There is some evidence that kratom may cause dependence, if taken in sufficient quantities for an extended period of time. Some people report difficulty in stopping or reducing daily use. Withdrawal symptoms are likely to be much milder than those associated with opioids, bearing in mind one of the most common uses of Kratom is to lessen the effects of opioid withdrawal in those with existing issues with addiction. As previously mentioned, the most common mode of use is oral ingestion, which does not lend itself as easily as to addiction, as the onset of effect is longer and milder due to the metabolisation process which accompanies this.

Kratom is a comparatively low-risk substance when taken in small doses. Those who have decided to use kratom are advised to begin with small amounts, as individual tolerance levels will vary. Taking too much kratom can be unpleasant; nausea vomiting and dizziness are common side effects in such instances.
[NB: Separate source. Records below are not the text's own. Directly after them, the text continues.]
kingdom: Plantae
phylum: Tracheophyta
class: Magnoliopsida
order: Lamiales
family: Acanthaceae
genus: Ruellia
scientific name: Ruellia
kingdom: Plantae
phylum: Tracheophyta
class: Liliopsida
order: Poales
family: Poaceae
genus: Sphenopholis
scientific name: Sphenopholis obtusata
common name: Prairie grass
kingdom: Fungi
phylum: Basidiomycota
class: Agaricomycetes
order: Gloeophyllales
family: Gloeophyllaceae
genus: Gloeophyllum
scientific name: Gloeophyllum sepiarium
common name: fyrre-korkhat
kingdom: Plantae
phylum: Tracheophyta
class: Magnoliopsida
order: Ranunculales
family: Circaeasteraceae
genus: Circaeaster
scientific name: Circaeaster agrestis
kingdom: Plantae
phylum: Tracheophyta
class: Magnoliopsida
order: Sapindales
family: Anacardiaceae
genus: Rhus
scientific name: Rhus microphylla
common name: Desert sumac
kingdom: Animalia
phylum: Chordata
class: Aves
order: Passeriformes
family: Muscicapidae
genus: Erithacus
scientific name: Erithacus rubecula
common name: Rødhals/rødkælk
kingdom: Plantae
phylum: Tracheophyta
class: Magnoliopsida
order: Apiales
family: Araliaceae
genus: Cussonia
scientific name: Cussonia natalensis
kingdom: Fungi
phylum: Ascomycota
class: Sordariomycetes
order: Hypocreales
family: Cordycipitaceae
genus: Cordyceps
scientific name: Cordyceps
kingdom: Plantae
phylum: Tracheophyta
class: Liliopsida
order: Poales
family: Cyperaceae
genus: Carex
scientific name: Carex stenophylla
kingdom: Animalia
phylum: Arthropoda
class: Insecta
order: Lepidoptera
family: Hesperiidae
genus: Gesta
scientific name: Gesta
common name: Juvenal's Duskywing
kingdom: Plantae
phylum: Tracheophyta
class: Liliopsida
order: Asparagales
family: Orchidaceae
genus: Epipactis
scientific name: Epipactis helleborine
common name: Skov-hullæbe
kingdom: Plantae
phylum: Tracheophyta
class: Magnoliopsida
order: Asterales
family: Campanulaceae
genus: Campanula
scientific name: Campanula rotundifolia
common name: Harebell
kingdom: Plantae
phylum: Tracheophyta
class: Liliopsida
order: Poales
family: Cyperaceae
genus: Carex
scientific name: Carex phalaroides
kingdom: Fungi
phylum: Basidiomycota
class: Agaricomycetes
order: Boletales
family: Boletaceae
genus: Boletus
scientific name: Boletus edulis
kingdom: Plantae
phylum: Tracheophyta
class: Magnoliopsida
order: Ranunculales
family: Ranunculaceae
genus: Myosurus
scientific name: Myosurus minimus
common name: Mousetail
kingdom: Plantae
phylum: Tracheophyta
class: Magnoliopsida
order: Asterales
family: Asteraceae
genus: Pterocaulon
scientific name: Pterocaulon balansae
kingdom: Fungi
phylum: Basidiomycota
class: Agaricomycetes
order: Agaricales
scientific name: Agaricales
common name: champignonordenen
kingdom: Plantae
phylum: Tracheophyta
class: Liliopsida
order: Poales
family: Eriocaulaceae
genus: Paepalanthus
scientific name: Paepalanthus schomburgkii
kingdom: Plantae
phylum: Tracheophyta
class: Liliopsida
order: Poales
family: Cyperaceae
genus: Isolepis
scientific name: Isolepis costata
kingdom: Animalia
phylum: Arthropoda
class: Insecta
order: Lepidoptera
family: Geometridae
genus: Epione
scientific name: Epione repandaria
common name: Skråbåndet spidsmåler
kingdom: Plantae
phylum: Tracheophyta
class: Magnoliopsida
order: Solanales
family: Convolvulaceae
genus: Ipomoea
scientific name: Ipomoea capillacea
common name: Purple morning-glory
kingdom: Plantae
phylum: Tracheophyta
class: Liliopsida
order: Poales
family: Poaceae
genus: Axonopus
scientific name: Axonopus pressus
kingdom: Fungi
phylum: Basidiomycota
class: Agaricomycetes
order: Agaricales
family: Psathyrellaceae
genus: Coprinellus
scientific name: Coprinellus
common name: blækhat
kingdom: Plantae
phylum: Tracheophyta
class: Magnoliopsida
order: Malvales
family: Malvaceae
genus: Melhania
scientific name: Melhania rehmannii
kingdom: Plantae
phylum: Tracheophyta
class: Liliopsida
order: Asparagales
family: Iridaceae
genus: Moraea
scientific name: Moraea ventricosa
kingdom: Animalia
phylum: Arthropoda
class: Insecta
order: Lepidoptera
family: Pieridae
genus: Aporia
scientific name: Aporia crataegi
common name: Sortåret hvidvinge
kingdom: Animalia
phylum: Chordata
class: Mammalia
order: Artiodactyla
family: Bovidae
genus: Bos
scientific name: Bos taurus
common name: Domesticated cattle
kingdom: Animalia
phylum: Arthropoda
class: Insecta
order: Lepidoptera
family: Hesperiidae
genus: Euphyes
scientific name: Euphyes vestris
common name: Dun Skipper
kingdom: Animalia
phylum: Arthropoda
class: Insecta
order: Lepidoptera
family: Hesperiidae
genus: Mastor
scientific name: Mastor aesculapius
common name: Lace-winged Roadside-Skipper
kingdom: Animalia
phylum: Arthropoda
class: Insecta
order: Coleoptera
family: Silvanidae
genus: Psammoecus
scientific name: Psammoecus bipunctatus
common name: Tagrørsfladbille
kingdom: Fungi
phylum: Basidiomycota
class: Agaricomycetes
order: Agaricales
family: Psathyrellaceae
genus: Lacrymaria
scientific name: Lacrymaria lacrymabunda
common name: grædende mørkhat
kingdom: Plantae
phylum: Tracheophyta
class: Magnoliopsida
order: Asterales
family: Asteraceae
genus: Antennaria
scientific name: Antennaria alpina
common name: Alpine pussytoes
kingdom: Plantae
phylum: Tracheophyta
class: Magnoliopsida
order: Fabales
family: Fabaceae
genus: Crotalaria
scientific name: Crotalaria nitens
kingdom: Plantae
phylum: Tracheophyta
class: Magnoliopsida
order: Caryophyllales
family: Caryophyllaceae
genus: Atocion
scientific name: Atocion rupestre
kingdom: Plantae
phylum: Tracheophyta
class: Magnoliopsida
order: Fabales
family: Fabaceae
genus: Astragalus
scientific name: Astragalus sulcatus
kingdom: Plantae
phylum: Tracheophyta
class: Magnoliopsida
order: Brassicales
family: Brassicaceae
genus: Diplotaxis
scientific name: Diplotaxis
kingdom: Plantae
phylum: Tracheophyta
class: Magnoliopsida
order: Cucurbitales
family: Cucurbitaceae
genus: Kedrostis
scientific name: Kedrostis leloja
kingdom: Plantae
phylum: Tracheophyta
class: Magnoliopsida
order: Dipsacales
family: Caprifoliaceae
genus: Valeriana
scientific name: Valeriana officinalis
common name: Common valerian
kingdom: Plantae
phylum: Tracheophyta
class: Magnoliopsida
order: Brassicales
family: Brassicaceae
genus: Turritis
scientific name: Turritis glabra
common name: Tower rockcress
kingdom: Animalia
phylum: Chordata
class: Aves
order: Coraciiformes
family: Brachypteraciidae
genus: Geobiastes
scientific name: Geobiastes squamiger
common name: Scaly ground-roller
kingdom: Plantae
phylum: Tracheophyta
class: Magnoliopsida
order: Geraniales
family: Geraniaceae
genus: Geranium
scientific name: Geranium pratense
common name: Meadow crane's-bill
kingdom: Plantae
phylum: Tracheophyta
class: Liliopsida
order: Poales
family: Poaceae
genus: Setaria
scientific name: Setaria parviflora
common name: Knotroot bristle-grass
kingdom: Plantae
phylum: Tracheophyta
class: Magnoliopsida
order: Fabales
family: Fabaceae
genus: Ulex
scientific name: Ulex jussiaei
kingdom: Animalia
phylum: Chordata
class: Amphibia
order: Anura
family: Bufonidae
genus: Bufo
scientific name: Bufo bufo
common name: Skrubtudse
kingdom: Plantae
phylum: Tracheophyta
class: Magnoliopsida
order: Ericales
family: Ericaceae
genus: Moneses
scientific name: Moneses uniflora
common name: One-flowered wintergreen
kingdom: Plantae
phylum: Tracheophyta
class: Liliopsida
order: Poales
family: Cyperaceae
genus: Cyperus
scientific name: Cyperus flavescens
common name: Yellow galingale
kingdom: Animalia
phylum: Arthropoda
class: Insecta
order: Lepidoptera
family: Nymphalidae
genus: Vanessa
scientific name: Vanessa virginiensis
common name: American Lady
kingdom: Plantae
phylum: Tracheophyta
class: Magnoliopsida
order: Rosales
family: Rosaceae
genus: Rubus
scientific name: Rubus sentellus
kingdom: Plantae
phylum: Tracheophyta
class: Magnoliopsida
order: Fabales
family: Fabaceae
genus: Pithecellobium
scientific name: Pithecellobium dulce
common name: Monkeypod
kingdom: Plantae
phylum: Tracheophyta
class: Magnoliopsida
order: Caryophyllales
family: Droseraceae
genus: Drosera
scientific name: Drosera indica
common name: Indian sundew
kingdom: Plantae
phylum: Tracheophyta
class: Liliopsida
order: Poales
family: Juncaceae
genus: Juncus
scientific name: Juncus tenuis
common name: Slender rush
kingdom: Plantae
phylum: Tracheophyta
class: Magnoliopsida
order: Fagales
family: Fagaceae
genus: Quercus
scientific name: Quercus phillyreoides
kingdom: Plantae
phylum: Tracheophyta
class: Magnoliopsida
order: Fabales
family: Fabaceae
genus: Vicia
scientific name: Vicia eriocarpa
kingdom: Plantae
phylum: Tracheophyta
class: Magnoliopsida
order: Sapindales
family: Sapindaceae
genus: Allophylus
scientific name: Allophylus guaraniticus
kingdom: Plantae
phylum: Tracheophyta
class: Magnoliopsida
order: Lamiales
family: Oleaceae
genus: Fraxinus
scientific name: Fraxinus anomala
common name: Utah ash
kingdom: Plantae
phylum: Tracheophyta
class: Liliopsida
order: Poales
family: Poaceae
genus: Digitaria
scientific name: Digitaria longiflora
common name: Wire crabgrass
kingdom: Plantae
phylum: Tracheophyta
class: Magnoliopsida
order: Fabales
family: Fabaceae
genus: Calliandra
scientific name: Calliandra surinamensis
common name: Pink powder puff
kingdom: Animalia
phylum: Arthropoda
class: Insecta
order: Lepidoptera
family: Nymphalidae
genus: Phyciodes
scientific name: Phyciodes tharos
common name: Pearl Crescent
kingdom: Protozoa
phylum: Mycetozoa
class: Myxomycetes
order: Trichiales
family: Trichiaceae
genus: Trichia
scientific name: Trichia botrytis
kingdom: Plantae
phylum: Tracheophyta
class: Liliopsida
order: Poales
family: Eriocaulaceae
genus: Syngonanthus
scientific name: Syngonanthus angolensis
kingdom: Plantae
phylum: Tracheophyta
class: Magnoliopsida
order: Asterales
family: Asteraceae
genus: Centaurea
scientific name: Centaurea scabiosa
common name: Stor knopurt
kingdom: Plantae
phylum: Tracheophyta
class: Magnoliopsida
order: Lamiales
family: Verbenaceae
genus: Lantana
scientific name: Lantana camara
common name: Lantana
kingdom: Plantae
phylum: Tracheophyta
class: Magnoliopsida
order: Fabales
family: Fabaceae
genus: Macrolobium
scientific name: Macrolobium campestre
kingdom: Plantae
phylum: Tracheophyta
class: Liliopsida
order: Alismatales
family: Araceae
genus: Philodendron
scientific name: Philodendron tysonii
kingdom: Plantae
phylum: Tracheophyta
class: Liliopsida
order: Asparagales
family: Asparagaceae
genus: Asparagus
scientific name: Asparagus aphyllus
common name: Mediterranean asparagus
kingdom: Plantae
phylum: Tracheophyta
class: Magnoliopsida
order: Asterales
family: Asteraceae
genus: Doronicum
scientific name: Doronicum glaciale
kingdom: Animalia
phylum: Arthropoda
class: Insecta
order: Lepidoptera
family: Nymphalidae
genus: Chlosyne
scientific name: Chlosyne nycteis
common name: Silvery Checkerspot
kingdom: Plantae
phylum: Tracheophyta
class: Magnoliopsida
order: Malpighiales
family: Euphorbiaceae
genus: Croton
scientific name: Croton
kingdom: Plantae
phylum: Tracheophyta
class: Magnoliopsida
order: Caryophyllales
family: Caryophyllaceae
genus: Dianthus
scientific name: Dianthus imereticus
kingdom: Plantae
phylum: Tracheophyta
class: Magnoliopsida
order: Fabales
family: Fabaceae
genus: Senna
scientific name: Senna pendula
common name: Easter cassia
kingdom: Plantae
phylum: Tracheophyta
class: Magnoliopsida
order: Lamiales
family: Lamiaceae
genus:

Concentrated preparations, such as liquids, are best avoided – accurate dosing is difficult as the strength is often unknown There may be other ingredients present which pose risks of their own – as with any drug purchased in a non-regulated market, there is always the possibility of adulteration. As noted above, kratom can produce mild withdrawal symptoms after regular use, so caution is advised with regards to frequency of consumption.

The US Food and Drug Administration declared kratom to contain ‘opioid agonists’ in 2018, and The CDC states that Kratom is not an opioid. Nonetheless, its action on the Mu-opioid receptors means kratom is sometimes erroneously ‘lumped together’ with opioids such as morphine and heroin. It does not display the same properties, and does not pose the same level of risk of abuse, or in terms of respiratory depression (Opioids such as heroin, suboxone etc can slow breathing down to such an extent that it can cause death – a 2019 review concluded this was not the case with kratom).

In 2016, the Drug Enforcement Administration expressed intent to place both mitragynine and 7-hydroxymitragynine into schedule 1, which would have made possession or sale of kratom illegal across the US. Protesters organised a march and a petition, which garnered over 120,000 signatures to oppose the ban. Of the 23,116 comments which were submitted during the public consultation, 99.1% supported kratom, and included positive accounts from a large number of law enforcement officials, heath care professionals and scientists, who overwhelmingly stressed its potential role in addressing the opioid epidemic currently facing the US.